Jesus said to the Pharisees: ‘There was a rich man who used to dress in purple and fine linen and feast magnificently every day. And at his gate there lay a poor man called Lazarus, covered with sores, who longed to fill himself with the scraps that fell from the rich man’s table. Dogs even came and licked his sores. Now the poor man died and was carried away by angels to the bosom of Abraham. The rich man also died and was buried.
‘In his torment in Hades he looked up and saw Abraham a long way off with Lazarus in his bosom. So he cried out, “Father Abraham, pity me and send Lazarus to dip the tip of his finger in water and cool my tongue, for I am in agony in these flames.” “My son,” Abraham replied “remember that during your life good things come your way, just as bad things came the way of Lazarus. Now he is being comforted here while you are in agony. But that is not all: between us and you a great gulf has been fixed, to stop anyone, if he wanted to, crossing from our side to yours, and to stop any crossing from your side to ours.”
‘The rich man replied, “Father, I beg you then to send Lazarus to my father’s house, since I have five brothers, to give them warning, so that they do not come to this place of torment too.” “They have Moses and the prophets,” said Abraham “let them listen to them.” “Ah no, father Abraham,” said the rich man “but if someone comes to them from the dead, they will repent.” Then Abraham said to him, “If they will not listen either to Moses or to the prophets, they will not be convinced even if someone should rise from the dead.”’Lk 16:19-31
The parable of Lazarus and the rich man is challenging and confronting to those of us living in an affluent western society. The contrast between Lazarus and the rich man represents the ever present disparity between the rich and poor and it reflects the gulf between the peoples of the developed and developing world. This parable is a challenge to “the haves“, that they may be more sensitive and compassionate towards the poor and vulnerable, unlike the rich man who is portrayed as being indifferent to the daily suffering of Lazarus. Although dressed in regal robes, and feasting magnificently each day, the rich man allows Lazarus to lie starving at his gate. He takes no obvious measure to alleviate this suffering and quite possibly is “blind” to the reality of the situation.
It is only in death and judgement that the inequity is addressed and Lazarus is taken to the bosom of Abraham. Even then the rich man thinks only of himself, “send Lazarus to dip the tip of his finger in water and cool my tongue.” There is no sign of personal remorse or regret. The parable also reveals that the attitudes of the rich man are not isolated but are in fact common, especially amongst other members of his own family who fail to listen to the message of Moses and the prophets. Such men have hardened hearts, closing themselves off from repentance and ultimate conversion.
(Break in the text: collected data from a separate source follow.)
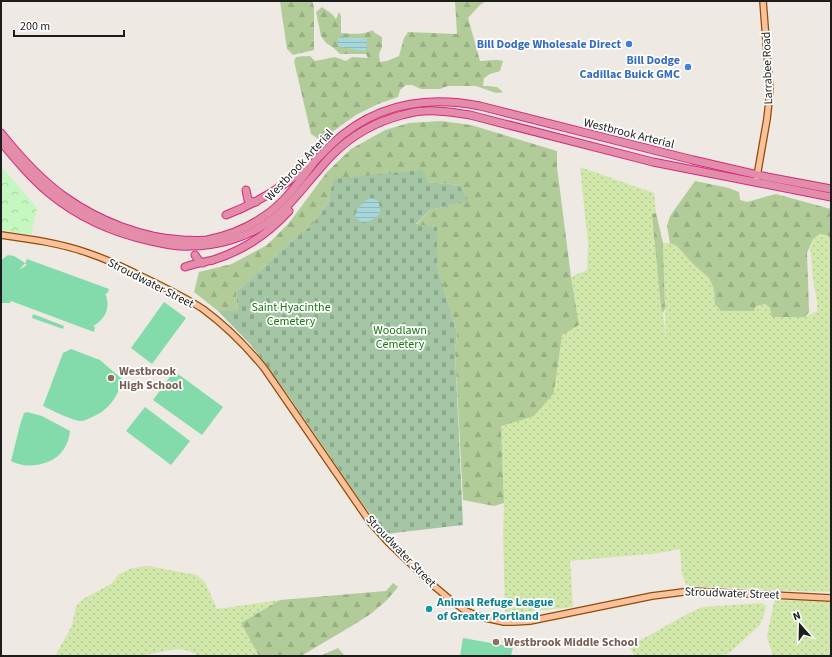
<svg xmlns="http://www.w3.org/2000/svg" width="832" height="657" viewBox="0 0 832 657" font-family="'Source Sans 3',sans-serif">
	<defs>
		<pattern id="grass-dots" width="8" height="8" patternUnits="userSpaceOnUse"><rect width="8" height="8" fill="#d2e7aa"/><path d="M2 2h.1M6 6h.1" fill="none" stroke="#b4c692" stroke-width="1.8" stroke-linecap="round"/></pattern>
		<pattern id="forest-firs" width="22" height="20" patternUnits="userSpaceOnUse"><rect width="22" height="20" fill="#b1cc99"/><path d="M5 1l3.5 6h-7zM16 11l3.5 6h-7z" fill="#98af83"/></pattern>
		<pattern id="cemetery-stones" width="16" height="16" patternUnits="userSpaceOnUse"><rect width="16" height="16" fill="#a5c6a5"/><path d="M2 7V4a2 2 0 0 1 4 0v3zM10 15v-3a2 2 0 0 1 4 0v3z" fill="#8eaa8e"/></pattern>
		<pattern id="park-crowns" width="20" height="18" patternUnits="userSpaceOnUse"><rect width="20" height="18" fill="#c5f7c1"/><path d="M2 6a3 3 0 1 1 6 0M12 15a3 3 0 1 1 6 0" fill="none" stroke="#a9d3a5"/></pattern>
		<pattern id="water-rules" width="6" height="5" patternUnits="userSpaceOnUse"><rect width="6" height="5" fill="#a5d7db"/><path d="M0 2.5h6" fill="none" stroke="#8eb8bc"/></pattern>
	</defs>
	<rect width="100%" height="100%" fill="#eee9e3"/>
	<g fill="url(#grass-dots)">
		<polygon points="580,167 654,193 656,213 653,213 661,307 663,313 666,338 663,243 670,243 677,246 691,262 701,271 709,278 714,289 715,304 756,306 765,304 770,308 805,317 817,311 817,302 813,279 810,248 813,239 821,234 827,235 831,238 831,592 796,591 687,586 682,574 680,549 659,553 570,561 573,607 505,614 503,532 504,503 501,425 534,416 552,394 556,379 562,334 579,325 571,277 587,270 588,244"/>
		<polygon points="148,566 197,575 205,582 217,609 280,600 241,623 259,656 199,656 189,651 180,649 169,650 142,656 55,656 72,626 76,606 83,599 100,590 112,583 118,575 132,568"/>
		<polygon points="775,600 831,602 831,656 773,656 767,637 773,606"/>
		<polygon points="762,603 765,605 766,608 760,625 729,653 720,656 634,656 630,646 691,612 703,607"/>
	</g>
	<g fill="url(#forest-firs)" fill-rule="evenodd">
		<polygon points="280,1 312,1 314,7 314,50 293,55 287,49"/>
		<path d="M455 1H486L480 5 468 18 480 61C488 61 496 59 503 61L500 71 490 74 484 78 483 86 497 87 503 92 496 93 476 86H448L440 89H421L412 85H406L400 90 398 97 378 104 356 115 321 140 317 138 311 134 294 61 296 57 310 56 315 61 335 57 346 61 352 57 368 58 366 54H340L334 48 326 43 321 36 316 12 322 7 332 14 336 19 339 12 341 16V33C349 34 366 35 372 30L375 33 382 37V47L379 54 380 62 387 61 399 56 404 38 408 32 457 34ZM341 37 367 39V47L339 40 338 39Z"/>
		<polygon points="441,121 471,125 557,151 557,167 571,277 579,325 562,335 556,379 553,394 534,416 501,426 504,503 494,506 463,500 455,351 457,333 437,264 437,227 416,225 430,210 468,201 459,185 428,182 333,179 328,203 313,224 294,239 263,268 236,292 238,310 218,311 194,292 199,272 232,264 267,245 289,223 327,172 351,149 385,130 409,123"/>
		<polygon points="695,181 729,188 739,192 740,200 747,202 776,194 831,209 831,238 827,235 820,234 813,239 807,253 809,312 805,317 772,317 770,308 765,304 756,306 754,311 721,311 715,304 714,289 709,278 701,271 691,262 677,246 670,243 667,226 670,216"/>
		<polygon points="656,213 663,243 665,309 663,313 661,307 652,214"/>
		<polygon points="393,583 398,587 387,600 372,613 355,624 301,656 259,656 241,623 280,600 386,591"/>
		<polygon points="338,648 345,656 319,656 320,656"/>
	</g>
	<polygon fill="url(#cemetery-stones)" points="422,170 428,182 459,185 469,201 430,210 416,224 437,227 437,264 457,333 455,351 463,525 385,534 357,496 290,398 251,345 218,311 238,310 236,292 263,268 294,239 313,224 328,203 333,179"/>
	<polygon fill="url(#park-crowns)" points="1,166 37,208 31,235 1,230"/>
	<g fill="#83dbab">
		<path d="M8 255 14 256 25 263 19 270 27 265 25 264 27 259 109 289 107 294 105 293C111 307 106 319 93 326L95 327 94 332 11 301 10 303H1V260Z"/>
		<polygon points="164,302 186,318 152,364 131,348"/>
		<polygon points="33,314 64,326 63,329 32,318"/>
		<path d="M71 349 100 360 122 379C118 398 108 411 90 418 87 419 84 421 81 421 73 421 51 410 43 406L63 353Z"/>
		<polygon points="174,371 223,407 202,435 153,400"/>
		<polygon points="145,407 190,441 171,465 126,431"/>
		<path d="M27 412 42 416 70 431C69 440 66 447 60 454 48 466 25 469 11 461L20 425 24 413Z"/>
		<polygon points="463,638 513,647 511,656 460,656"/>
	</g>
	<g fill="url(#water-rules)">
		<polygon points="341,37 367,39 367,47 365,51 340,47 337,45 339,40 338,39"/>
		<path d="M371 198 377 200C379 203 381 208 380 212 377 219 366 224 360 221 358 220 357 218 355 216 357 208 363 201 371 198Z"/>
	</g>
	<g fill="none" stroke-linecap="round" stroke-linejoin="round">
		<g stroke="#924c04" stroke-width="8">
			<g id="major">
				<polyline points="756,182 767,119 770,92 763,1"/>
				<path d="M1 235C30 239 60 243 88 253 106 259 123 267 141 276 162 286 183 296 203 309 226 326 246 346 264 368L370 522 388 542 434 586 453 602 466 611 481 617 504 622H514L530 621 652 596 691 591 831 598"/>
			</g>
		</g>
		<g stroke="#d3297f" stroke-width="9">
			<g id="highway">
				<path d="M1 133C20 157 40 179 65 197 99 221 142 238 183 240 191 240 199 241 207 240 226 236 247 228 263 217 285 203 300 180 316 160 321 155 326 150 331 145 373 105 424 95 480 106L693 160 767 177 831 189"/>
				<path d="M1 142C16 160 31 178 49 193 78 217 114 233 151 241 164 244 177 247 190 246 217 246 245 238 267 223 287 210 300 191 316 173 321 167 326 161 332 155 351 136 375 122 402 115 409 113 417 111 425 111 441 110 455 113 470 115L653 162 831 197"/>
				<polyline points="246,190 248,200 252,202 256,202"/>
				<path d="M226 215C257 203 285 186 310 164"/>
				<polyline points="195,255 199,261 203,263"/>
				<path d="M185 267C194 264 204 262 213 260 242 251 268 234 289 211"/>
			</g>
		</g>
		<use href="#major" stroke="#f9c29d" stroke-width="5.5"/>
		<use href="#highway" stroke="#e48dab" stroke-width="7"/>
	</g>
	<g fill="#3f7fe0" stroke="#fff" stroke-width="1.5">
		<circle cx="629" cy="44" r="4"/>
		<circle cx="688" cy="67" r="4"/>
	</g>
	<g fill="#8d6e63" stroke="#fff" stroke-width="1.5">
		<circle cx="111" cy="378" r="4"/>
		<circle cx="496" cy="642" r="4"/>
	</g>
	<circle fill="#0f9aa8" stroke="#fff" stroke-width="1.5" cx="429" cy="609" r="4"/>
	<g text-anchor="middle" stroke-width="3.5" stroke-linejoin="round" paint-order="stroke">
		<g font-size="12" font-weight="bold" fill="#366cbe" stroke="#fff" text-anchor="end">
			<text x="621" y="48">Bill Dodge Wholesale Direct</text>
			<text x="680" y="64">Bill Dodge<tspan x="680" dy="14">Cadillac Buick GMC</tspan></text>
		</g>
		<g font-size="12" fill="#1d1d1d" stroke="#fff">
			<text transform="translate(767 68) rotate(-92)" y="4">Larrabee Road</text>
			<text transform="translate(629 133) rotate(14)" y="4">Westbrook Arterial</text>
			<text transform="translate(299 165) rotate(-47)" y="4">Westbrook Arterial</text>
			<text transform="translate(151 283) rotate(27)" y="4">Stroudwater Street</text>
			<text transform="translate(401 551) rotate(46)" y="4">Stroudwater Street</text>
			<text transform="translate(732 593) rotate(2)" y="4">Stroudwater Street</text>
		</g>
		<g font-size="12" fill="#17780e" stroke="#fff">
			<text x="291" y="311">Saint Hyacinthe<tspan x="291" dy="14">Cemetery</tspan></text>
			<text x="400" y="334">Woodlawn<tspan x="400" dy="14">Cemetery</tspan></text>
		</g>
		<g font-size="12" font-weight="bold" fill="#785e54" stroke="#fff" text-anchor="start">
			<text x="119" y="375">Westbrook<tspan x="119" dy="14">High School</tspan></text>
			<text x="504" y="646">Westbrook Middle School</text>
		</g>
		<g font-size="12" font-weight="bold" fill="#0d838f" stroke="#fff" text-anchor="start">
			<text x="437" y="606">Animal Refuge League<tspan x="437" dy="14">of Greater Portland</tspan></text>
		</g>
	</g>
	<rect width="832" height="657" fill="none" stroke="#1d1d1d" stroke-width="4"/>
	<g transform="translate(800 625) rotate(340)" stroke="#ffffff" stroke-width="3" paint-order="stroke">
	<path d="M0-3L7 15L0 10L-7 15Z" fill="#1d1d1d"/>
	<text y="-6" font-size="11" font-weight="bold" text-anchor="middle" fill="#1d1d1d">N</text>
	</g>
	<path d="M14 30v6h110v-6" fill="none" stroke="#1d1d1d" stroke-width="2"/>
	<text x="20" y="30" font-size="12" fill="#1d1d1d" stroke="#ffffff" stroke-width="3" paint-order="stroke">200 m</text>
</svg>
This parable serves to reinforce the parable of the sheep and goats (Mt 25:31-46), which reveals that people will be judged in accordance with their treatment of others, some blessed and others cursed. Those blessed will be those who have “welcomed the stranger, clothed the naked, cared for the sick, visited the imprisoned, fed the poor and given water to the thirsty.” These actions, which we refer to as the corporal works of mercy, are in stark contrast to the inaction of the rich man.
The parable of Lazarus and the rich man challenges us to encounter and embrace the suffering of our neighbour. We are called out of indifference into genuine empathy, an empathy which strengthens our resolve to have solidarity with the “have nots” of our society. In a global context, Australians share the status of the rich man. We are reminded therefore to be conscious of the many Lazarus’ who lie at our gate in poverty and despair. May we open our hearts to them, for they are our gateway to the Kingdom.